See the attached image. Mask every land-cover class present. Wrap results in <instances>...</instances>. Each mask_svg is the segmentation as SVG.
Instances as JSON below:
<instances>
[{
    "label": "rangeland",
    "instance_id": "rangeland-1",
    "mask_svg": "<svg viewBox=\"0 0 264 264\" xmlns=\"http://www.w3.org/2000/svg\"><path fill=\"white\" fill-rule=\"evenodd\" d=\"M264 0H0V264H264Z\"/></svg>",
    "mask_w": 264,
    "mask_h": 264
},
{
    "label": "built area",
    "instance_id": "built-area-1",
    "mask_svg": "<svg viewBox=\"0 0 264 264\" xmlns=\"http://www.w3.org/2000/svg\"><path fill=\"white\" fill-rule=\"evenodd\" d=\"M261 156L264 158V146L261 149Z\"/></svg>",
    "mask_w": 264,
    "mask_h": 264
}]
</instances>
# # # # # # #
**Exercise**
Update the records by changing "land-cover class" to "terrain category" and leaving everything else untouched.

**Complete response**
See the attached image. Mask every terrain category present. Wrap results in <instances>...</instances>. Each mask_svg is the segmentation as SVG.
Instances as JSON below:
<instances>
[{
    "label": "rangeland",
    "instance_id": "rangeland-1",
    "mask_svg": "<svg viewBox=\"0 0 264 264\" xmlns=\"http://www.w3.org/2000/svg\"><path fill=\"white\" fill-rule=\"evenodd\" d=\"M264 0H0V264H264Z\"/></svg>",
    "mask_w": 264,
    "mask_h": 264
},
{
    "label": "built area",
    "instance_id": "built-area-1",
    "mask_svg": "<svg viewBox=\"0 0 264 264\" xmlns=\"http://www.w3.org/2000/svg\"><path fill=\"white\" fill-rule=\"evenodd\" d=\"M261 156L264 158V146L261 149Z\"/></svg>",
    "mask_w": 264,
    "mask_h": 264
}]
</instances>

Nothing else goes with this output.